O Tadeuszu Tertilu miałem okazję napisać w artykule Miasto Tarnów - pierwsze niepodległe!, poświęconym rocznicy odzyskania przez Tarnów i Polskę niepodległości. Postać jednego z najwybitniejszych tarnowskich burmistrzów jest jednak na tyle ciekawa, że warto o niej wspomnieć raz jeszcze. Właśnie dzięki Tertilowi - co warto podkreślić - tarnowianie, jako pierwsi odzyskali 31 października 1918 roku pełną i nieposkromioną niczym wolność, by wkrótce wraz z "tarnowskimi dziećmi"* oswobodzić Kraków i natchnąć wolnością Polskę całą.

Nie tylko jednak jego działalność niepodległościowa w Tarnowie sprawiła, że doktora praw Tadeusza Tertila bez wątpienia można przypisać dziś do grona największych narodowych bohaterów Polski. Jako członek Stronnictwa Narodowej Demokracji zasiadał w austro-węgierskiej Radzie Państwa w Wiedniu i był ostatnim przewodniczącym Koła Polskiego w tejże Radzie. Wszedł - jako wiceprzewodniczący - do prezydium, utworzonej w Krakowie, Polskiej Komisji Likwidacyjnej oraz sprawował posługę posła do Sejmu Krajowego Galicji. Przez blisko 17 lat urzędował też w tarnowskim ratuszu jako burmistrz Tarnowa. Ponad wszystko jednak pozostawał wciąż, jako pragmatyk-pozytywista, wybitym mężem stanu, niezwykle utalentowanym politycznym strategiem, świetnym prawnikiem i oddanym społecznikiem oraz - wiernym sprawom narodu i ojczyzny - zażartym patriotą.

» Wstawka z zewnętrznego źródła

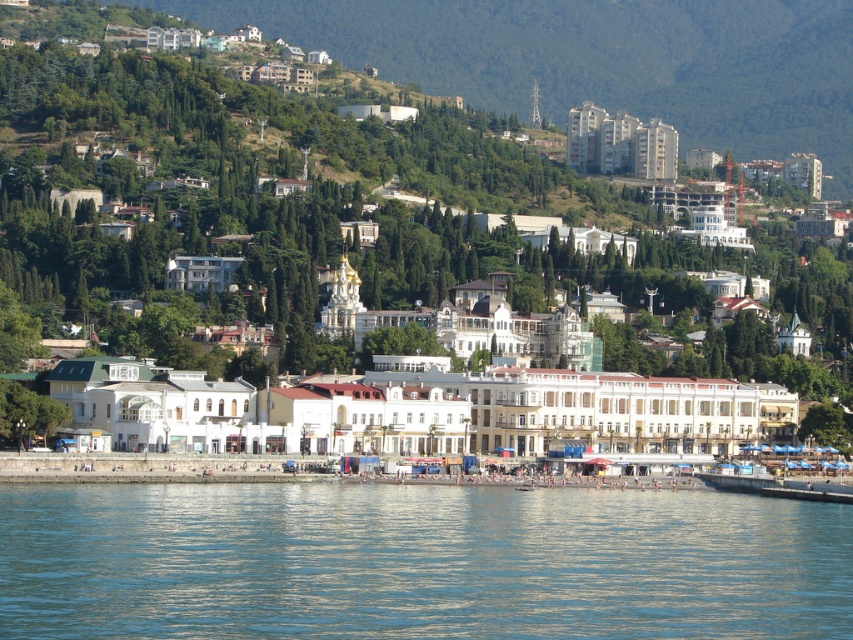
Question: Is white glossy building at center to the left of clear blue water at lower center from the viewer's perspective?

Choices:
 (A) no
 (B) yes

Answer: (B)

Question: Which point is farther from the camera taking this photo?

Choices:
 (A) (776, 602)
 (B) (724, 278)

Answer: (B)

Question: Can you confirm if white glossy building at center is positioned above clear blue water at lower center?

Choices:
 (A) yes
 (B) no

Answer: (A)

Question: Does white glossy building at center come in front of clear blue water at lower center?

Choices:
 (A) no
 (B) yes

Answer: (A)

Z niemożliwością graniczy wyliczenie wszystkich zasług Tadeusza Tertila, zarówno dla tak umiłowanej przez niego Polski, jak i dla Ziemi Tarnowskiej, równie mocno w jego sercu tkwiącej. Na zawsze zatem, będąc jednym z ojców polskiej niepodległości i tarnowskiego sukcesu, pozostanie wielkim obywatelem swej przybranej, małej ojczyzny.

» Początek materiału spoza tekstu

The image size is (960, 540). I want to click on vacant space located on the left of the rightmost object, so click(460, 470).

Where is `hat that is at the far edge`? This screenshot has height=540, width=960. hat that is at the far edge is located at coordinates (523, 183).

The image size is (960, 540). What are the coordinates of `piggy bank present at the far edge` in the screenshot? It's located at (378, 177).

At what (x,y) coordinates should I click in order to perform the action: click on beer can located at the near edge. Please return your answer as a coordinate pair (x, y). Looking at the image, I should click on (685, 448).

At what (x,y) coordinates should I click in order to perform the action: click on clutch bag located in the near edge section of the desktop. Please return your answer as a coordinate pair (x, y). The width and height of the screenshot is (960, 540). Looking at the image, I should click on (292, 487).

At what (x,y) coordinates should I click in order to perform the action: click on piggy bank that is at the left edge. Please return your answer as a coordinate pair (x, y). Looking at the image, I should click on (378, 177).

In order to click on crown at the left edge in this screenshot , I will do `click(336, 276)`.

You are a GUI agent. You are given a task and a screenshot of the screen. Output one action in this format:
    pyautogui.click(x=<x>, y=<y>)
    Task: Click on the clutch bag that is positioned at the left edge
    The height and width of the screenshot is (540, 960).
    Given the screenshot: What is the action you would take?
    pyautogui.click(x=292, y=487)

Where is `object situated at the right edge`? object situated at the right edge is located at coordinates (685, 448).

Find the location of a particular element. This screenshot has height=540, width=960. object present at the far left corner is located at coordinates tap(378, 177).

Młodość i kapłańskie powołanie

Tarnów był bowiem "przybraną" ojczyzną Tadeusza Tertila, choć nie do końca... Urodził się on 7 września 1864 roku w Sanoku, w zamożnej jak na owe czasy rodzinie mieszczańskiej, jako syn austriackiego urzędnika, z pochodzenia najprawdopodobniej Węgra - Roberta Tertila i Wilhelminy Płońskiej. Właśnie dzięki korzeniom matki, która była rodowitą tarnowianką, Tadeusz mógł w pełni uważać Tarnów za swe rodzinne miasto.

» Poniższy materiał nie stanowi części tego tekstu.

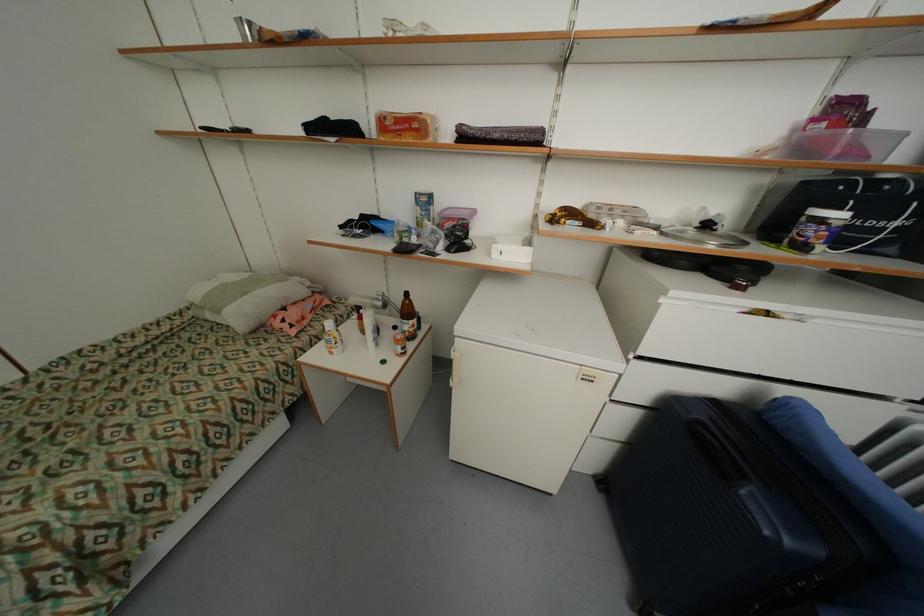
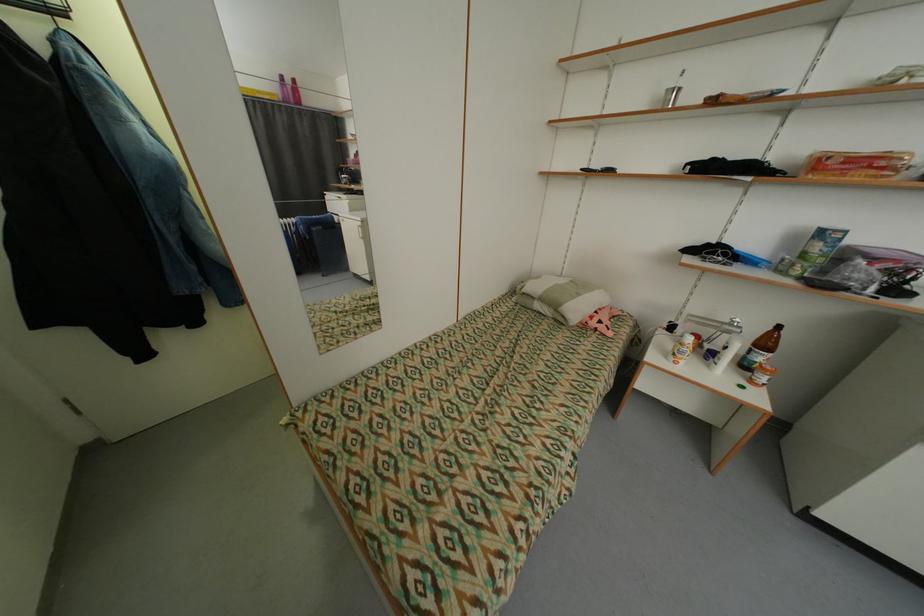
The images are taken continuously from a first-person perspective. In which direction are you moving?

* 57. pułk piechoty, tzw. "tarnowskie dzieci" - żołnierze pułku, pod wodzą porucznika Antoniego Stawarza pomaszerowali po oswobodzeniu Tarnowa na Kraków, by już 31 października 1918 roku wyzwolić go od władzy zaborców.
Niestety, rodzice osierocili przyszłego tarnowskiego burmistrza bardzo wcześnie, przez co zmuszony on był zamieszkać u ciotki - siostry matki. Pod jej opieką ukończył gimnazjum, po czym postanowił wstąpić do seminarium duchownego w Przemyślu. Moc kapłańskiego powołania trwała krótko, bo nieco ponad rok. Doświadczenia z seminarium przydać się miały jednak później. Zresztą warto tutaj wspomnieć, że - jak pisali w swym opracowaniu biograficznym poświęconym Tadeuszowi Tertilowi mgr Wiesław Cholewa oraz dr Andrzej Niedojadło - Tertil odznaczał się zawsze niezwykłą tolerancją religijną, tak w odniesieniu do spraw miasta, jak i całego państwa.

Młody doktor praw

Młody jeszcze Tertil po zerwaniu z "kapłaństwem" przeprowadził się do Lwowa, gdzie na tamtejszej uczelni rozpoczął studia prawnicze, które ukończył - w wieku 22 lat - z tytułem doktora praw (cywilnego i kanonicznego). Okres studiów był dla Tertila bardzo trudny, szczególnie pod względem materialnym. Bez pomocy ze strony zmarłych rodziców, zdany był na pogodzenie obowiązków szkolnych z pracą, utrzymując się głównie z korepetycji oraz pisania różnego rodzaju pism urzędowych.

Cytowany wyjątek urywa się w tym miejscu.